Reproduce the text of all the records below without changing anything, and leave the pictures out.

Dataset entries:
···

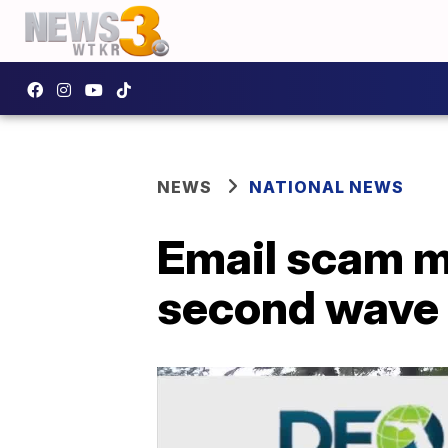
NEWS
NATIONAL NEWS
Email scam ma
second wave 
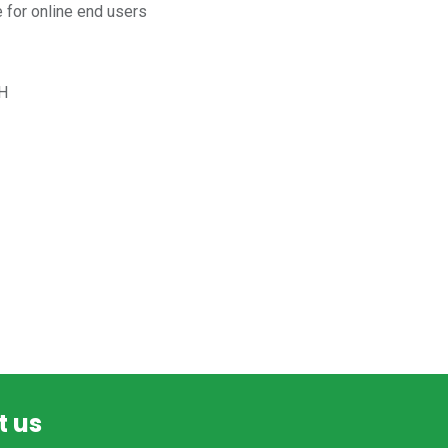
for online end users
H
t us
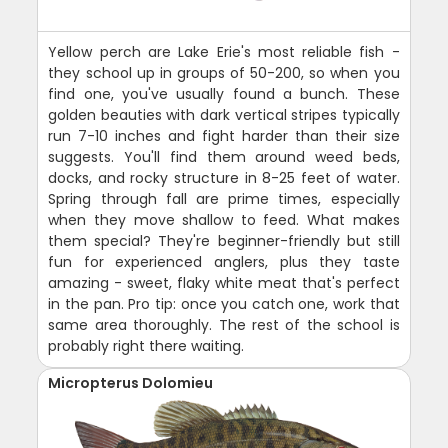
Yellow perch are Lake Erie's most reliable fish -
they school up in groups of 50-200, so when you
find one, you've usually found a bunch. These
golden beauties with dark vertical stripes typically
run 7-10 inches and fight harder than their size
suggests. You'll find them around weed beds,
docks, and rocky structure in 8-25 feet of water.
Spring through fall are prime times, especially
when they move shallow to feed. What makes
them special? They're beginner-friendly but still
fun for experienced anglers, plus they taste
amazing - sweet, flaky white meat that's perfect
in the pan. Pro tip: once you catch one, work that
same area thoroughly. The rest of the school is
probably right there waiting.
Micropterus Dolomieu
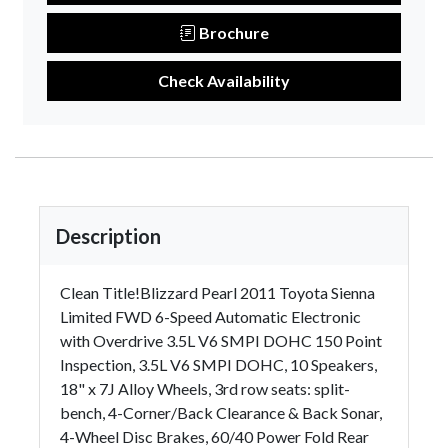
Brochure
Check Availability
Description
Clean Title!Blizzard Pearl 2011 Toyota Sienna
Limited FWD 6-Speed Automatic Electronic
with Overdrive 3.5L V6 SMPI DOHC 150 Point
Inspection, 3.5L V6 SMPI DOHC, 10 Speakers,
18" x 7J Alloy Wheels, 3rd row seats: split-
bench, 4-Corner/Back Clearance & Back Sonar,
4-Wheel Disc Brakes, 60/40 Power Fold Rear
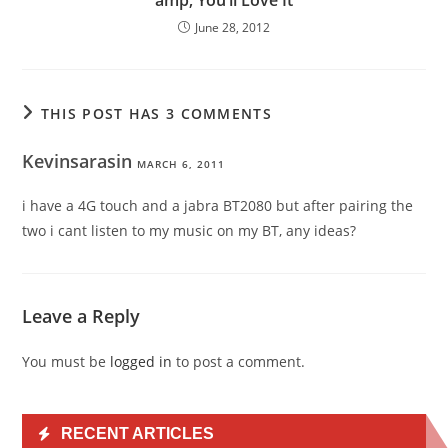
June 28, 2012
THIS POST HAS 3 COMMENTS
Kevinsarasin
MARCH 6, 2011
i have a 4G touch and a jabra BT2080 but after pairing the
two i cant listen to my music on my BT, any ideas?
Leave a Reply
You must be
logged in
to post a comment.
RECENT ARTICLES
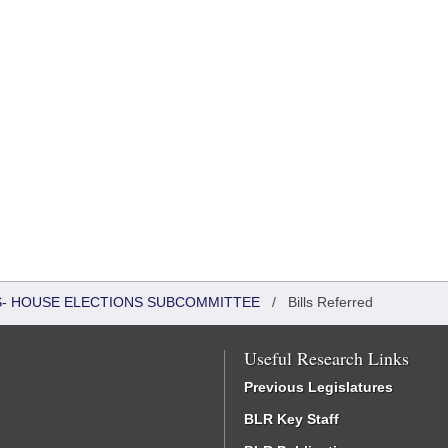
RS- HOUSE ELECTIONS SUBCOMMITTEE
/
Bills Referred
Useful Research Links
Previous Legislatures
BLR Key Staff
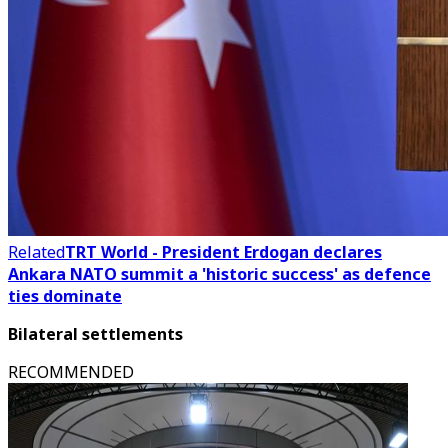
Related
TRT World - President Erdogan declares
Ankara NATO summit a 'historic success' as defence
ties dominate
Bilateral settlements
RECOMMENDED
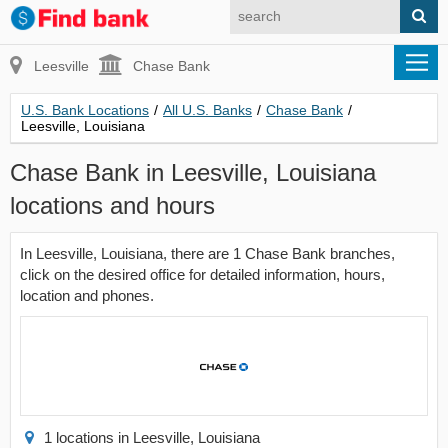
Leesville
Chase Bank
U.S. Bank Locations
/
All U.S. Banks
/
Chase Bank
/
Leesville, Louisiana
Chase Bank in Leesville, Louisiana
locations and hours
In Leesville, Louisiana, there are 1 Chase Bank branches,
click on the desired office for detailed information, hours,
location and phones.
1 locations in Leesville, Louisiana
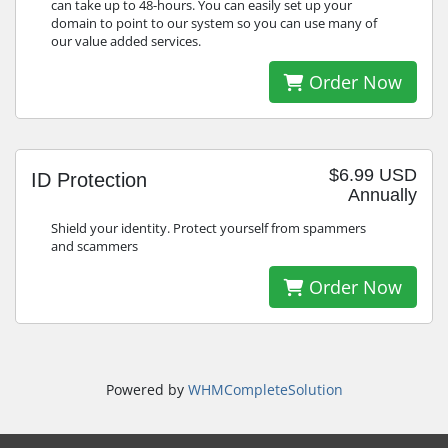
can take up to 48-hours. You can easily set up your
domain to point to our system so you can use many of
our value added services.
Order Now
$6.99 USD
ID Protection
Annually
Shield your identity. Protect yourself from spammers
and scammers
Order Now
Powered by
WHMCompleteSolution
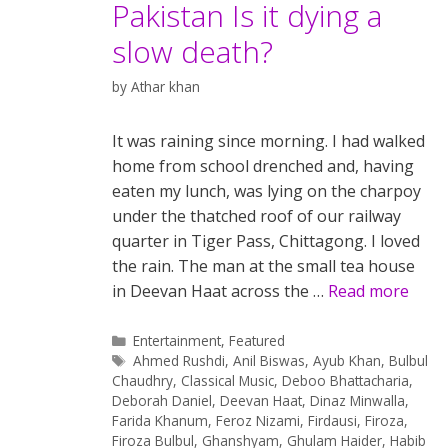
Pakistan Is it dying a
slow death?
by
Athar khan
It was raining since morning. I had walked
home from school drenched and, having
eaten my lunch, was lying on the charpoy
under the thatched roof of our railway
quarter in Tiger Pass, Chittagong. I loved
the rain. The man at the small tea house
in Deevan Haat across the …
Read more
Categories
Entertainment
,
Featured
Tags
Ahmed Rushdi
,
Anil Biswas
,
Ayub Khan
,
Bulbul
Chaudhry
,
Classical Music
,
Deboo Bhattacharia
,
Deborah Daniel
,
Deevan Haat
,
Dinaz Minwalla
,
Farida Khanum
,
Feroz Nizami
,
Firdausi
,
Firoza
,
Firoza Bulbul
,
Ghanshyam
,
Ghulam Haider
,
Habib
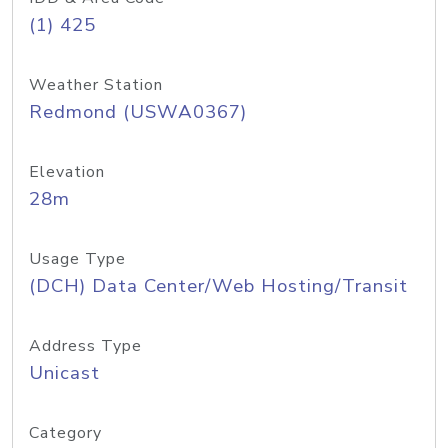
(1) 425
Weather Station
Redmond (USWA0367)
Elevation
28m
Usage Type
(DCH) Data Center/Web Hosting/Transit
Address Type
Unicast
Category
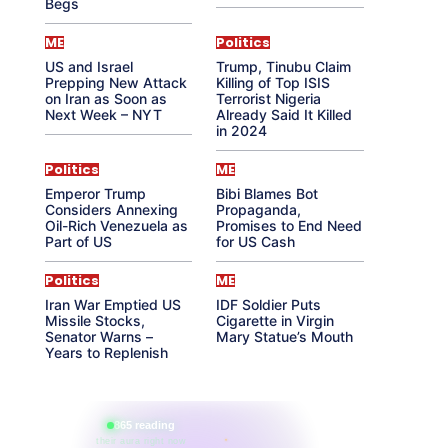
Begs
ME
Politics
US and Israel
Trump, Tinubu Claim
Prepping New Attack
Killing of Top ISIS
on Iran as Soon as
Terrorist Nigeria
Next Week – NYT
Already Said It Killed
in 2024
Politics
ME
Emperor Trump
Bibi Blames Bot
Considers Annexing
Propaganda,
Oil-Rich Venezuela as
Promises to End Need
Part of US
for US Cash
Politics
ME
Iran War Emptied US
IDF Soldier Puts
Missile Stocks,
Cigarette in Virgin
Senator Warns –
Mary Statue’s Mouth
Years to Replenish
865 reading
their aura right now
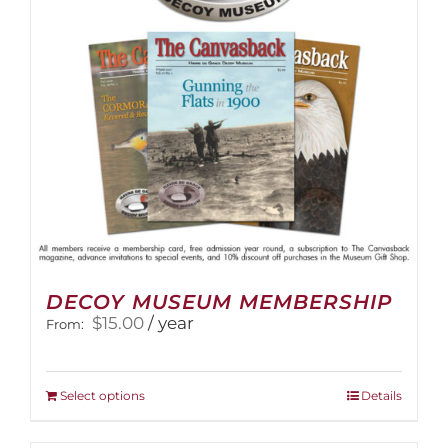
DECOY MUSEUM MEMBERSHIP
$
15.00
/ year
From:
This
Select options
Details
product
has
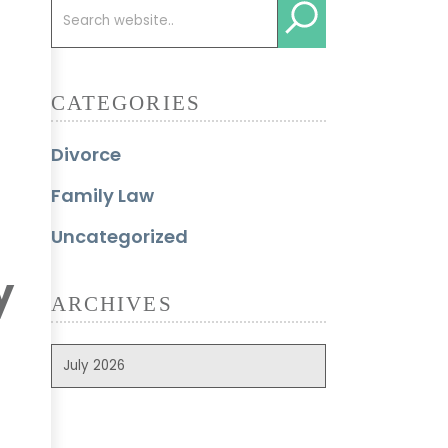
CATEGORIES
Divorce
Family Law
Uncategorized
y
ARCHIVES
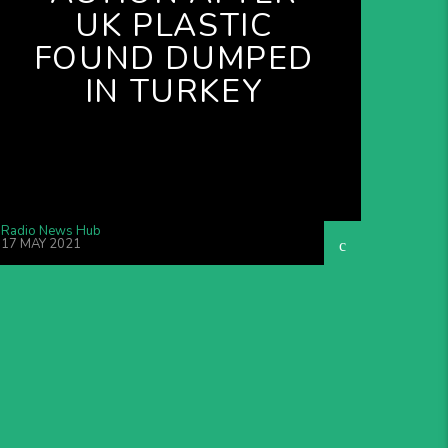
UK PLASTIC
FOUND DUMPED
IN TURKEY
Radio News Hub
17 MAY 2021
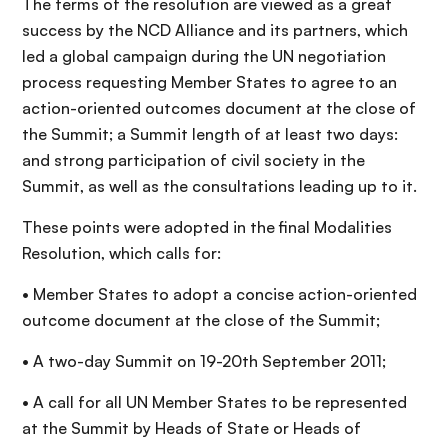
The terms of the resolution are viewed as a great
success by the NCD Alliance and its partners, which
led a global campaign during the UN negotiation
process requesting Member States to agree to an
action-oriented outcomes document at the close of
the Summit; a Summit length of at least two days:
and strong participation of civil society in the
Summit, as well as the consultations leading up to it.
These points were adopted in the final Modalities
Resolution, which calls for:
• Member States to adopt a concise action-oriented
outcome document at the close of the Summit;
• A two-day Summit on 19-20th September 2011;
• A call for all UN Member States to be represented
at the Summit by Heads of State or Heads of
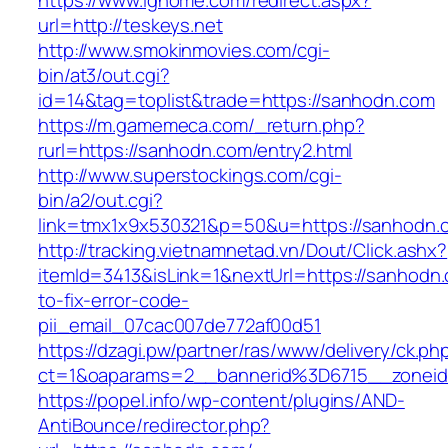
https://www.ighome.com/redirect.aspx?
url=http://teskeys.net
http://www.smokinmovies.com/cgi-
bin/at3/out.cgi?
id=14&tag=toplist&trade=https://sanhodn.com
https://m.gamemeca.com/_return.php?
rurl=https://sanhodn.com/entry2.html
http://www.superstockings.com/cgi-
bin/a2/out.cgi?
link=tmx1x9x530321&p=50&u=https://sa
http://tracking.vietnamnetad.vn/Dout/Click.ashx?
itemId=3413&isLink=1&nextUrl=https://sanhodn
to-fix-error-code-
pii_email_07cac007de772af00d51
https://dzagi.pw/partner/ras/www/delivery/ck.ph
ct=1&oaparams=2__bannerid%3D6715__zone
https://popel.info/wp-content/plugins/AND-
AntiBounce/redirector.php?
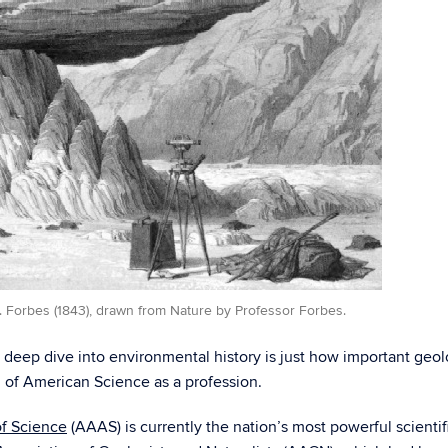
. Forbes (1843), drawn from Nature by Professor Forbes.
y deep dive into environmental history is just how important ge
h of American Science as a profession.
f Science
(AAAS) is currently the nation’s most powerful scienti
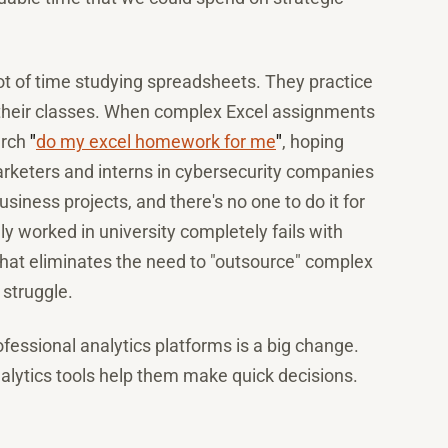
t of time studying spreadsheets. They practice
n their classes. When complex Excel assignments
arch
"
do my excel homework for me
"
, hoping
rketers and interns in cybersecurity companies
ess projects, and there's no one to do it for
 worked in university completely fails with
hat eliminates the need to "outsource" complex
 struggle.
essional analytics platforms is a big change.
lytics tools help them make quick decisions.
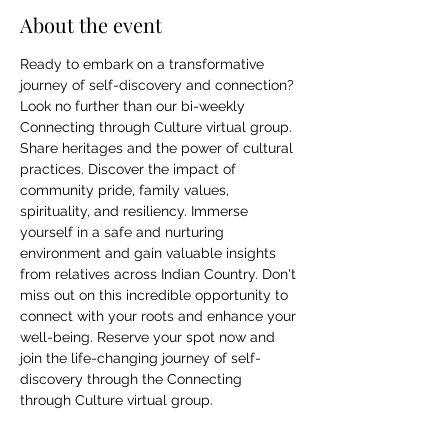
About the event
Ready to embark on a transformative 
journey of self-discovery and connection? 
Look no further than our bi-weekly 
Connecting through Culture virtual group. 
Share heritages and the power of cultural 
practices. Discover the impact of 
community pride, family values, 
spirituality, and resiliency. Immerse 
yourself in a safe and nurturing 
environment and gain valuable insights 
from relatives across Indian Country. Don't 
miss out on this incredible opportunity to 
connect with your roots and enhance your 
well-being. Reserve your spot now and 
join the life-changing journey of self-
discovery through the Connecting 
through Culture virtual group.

···

• **Answer section**:
NEWS
NATIONAL NEWS
Email scam ma
second wave 
for online end users
H
t us
Yellow perch are Lake Erie's most reliable fish -
they school up in groups of 50-200, so when you
find one, you've usually found a bunch. These
golden beauties with dark vertical stripes typically
run 7-10 inches and fight harder than their size
suggests. You'll find them around weed beds,
docks, and rocky structure in 8-25 feet of water.
Spring through fall are prime times, especially
when they move shallow to feed. What makes
them special? They're beginner-friendly but still
fun for experienced anglers, plus they taste
amazing - sweet, flaky white meat that's perfect
in the pan. Pro tip: once you catch one, work that
same area thoroughly. The rest of the school is
probably right there waiting.
Micropterus Dolomieu
Brochure
Check Availability
Description
Clean Title!Blizzard Pearl 2011 Toyota Sienna
Limited FWD 6-Speed Automatic Electronic
with Overdrive 3.5L V6 SMPI DOHC 150 Point
Inspection, 3.5L V6 SMPI DOHC, 10 Speakers,
18" x 7J Alloy Wheels, 3rd row seats: split-
bench, 4-Corner/Back Clearance & Back Sonar,
4-Wheel Disc Brakes, 60/40 Power Fold Rear
June 28, 2012
THIS POST HAS 3 COMMENTS
Kevinsarasin
MARCH 6, 2011
i have a 4G touch and a jabra BT2080 but after pairing the
two i cant listen to my music on my BT, any ideas?
Leave a Reply
You must be
logged in
to post a comment.
RECENT ARTICLES
RS- HOUSE ELECTIONS SUBCOMMITTEE
/
Bills Referred
Useful Research Links
Previous Legislatures
BLR Key Staff
Related
TRT World - President Erdogan declares
Ankara NATO summit a 'historic success' as defence
ties dominate
Bilateral settlements
RECOMMENDED
Leesville
Chase Bank
U.S. Bank Locations
/
All U.S. Banks
/
Chase Bank
/
Leesville, Louisiana
Chase Bank in Leesville, Louisiana
locations and hours
In Leesville, Louisiana, there are 1 Chase Bank branches,
click on the desired office for detailed information, hours,
location and phones.
1 locations in Leesville, Louisiana
can take up to 48-hours. You can easily set up your
domain to point to our system so you can use many of
our value added services.
Order Now
$6.99 USD
ID Protection
Annually
Shield your identity. Protect yourself from spammers
and scammers
Order Now
Powered by
WHMCompleteSolution
Pakistan Is it dying a
slow death?
by
Athar khan
It was raining since morning. I had walked
home from school drenched and, having
eaten my lunch, was lying on the charpoy
under the thatched roof of our railway
quarter in Tiger Pass, Chittagong. I loved
the rain. The man at the small tea house
in Deevan Haat across the …
Read more
Categories
Entertainment
,
Featured
Tags
Ahmed Rushdi
,
Anil Biswas
,
Ayub Khan
,
Bulbul
Chaudhry
,
Classical Music
,
Deboo Bhattacharia
,
Deborah Daniel
,
Deevan Haat
,
Dinaz Minwalla
,
Farida Khanum
,
Feroz Nizami
,
Firdausi
,
Firoza
,
Firoza Bulbul
,
Ghanshyam
,
Ghulam Haider
,
Habib
(1) 425
Weather Station
Redmond (USWA0367)
Elevation
28m
Usage Type
(DCH) Data Center/Web Hosting/Transit
Address Type
Unicast
Category
Begs
ME
Politics
US and Israel
Trump, Tinubu Claim
Prepping New Attack
Killing of Top ISIS
on Iran as Soon as
Terrorist Nigeria
Next Week – NYT
Already Said It Killed
in 2024
Politics
ME
Emperor Trump
Bibi Blames Bot
Considers Annexing
Propaganda,
Oil-Rich Venezuela as
Promises to End Need
Part of US
for US Cash
Politics
ME
Iran War Emptied US
IDF Soldier Puts
Missile Stocks,
Cigarette in Virgin
Senator Warns –
Mary Statue’s Mouth
Years to Replenish
865 reading
their aura right now
DECOY MUSEUM MEMBERSHIP
$
15.00
/ year
From:
This
Select options
Details
product
has
CATEGORIES
Divorce
Family Law
Uncategorized
y
ARCHIVES
UK PLASTIC
FOUND DUMPED
IN TURKEY
Radio News Hub
17 MAY 2021
The terms of the resolution are viewed as a great
success by the NCD Alliance and its partners, which
led a global campaign during the UN negotiation
process requesting Member States to agree to an
action-oriented outcomes document at the close of
the Summit; a Summit length of at least two days:
and strong participation of civil society in the
Summit, as well as the consultations leading up to it.
These points were adopted in the final Modalities
Resolution, which calls for:
• Member States to adopt a concise action-oriented
outcome document at the close of the Summit;
• A two-day Summit on 19-20th September 2011;
• A call for all UN Member States to be represented
at the Summit by Heads of State or Heads of
https://www.ighome.com/redirect.aspx?
url=http://teskeys.net
http://www.smokinmovies.com/cgi-
bin/at3/out.cgi?
id=14&tag=toplist&trade=https://sanhodn.com
https://m.gamemeca.com/_return.php?
rurl=https://sanhodn.com/entry2.html
http://www.superstockings.com/cgi-
bin/a2/out.cgi?
link=tmx1x9x530321&p=50&u=https://sa
http://tracking.vietnamnetad.vn/Dout/Click.ashx?
itemId=3413&isLink=1&nextUrl=https://sanhodn
to-fix-error-code-
pii_email_07cac007de772af00d51
https://dzagi.pw/partner/ras/www/delivery/ck.ph
ct=1&oaparams=2__bannerid%3D6715__zone
https://popel.info/wp-content/plugins/AND-
AntiBounce/redirector.php?
. Forbes (1843), drawn from Nature by Professor Forbes.
y deep dive into environmental history is just how important ge
h of American Science as a profession.
f Science
(AAAS) is currently the nation’s most powerful scienti
t of time studying spreadsheets. They practice
n their classes. When complex Excel assignments
arch
"
do my excel homework for me
"
, hoping
rketers and interns in cybersecurity companies
ess projects, and there's no one to do it for
 worked in university completely fails with
hat eliminates the need to "outsource" complex
 struggle.
essional analytics platforms is a big change.
lytics tools help them make quick decisions.
About the event
Ready to embark on a transformative 
journey of self-discovery and connection? 
Look no further than our bi-weekly 
Connecting through Culture virtual group. 
Share heritages and the power of cultural 
practices. Discover the impact of 
community pride, family values, 
spirituality, and resiliency. Immerse 
yourself in a safe and nurturing 
environment and gain valuable insights 
from relatives across Indian Country. Don't 
miss out on this incredible opportunity to 
connect with your roots and enhance your 
well-being. Reserve your spot now and 
join the life-changing journey of self-
discovery through the Connecting 
through Culture virtual group.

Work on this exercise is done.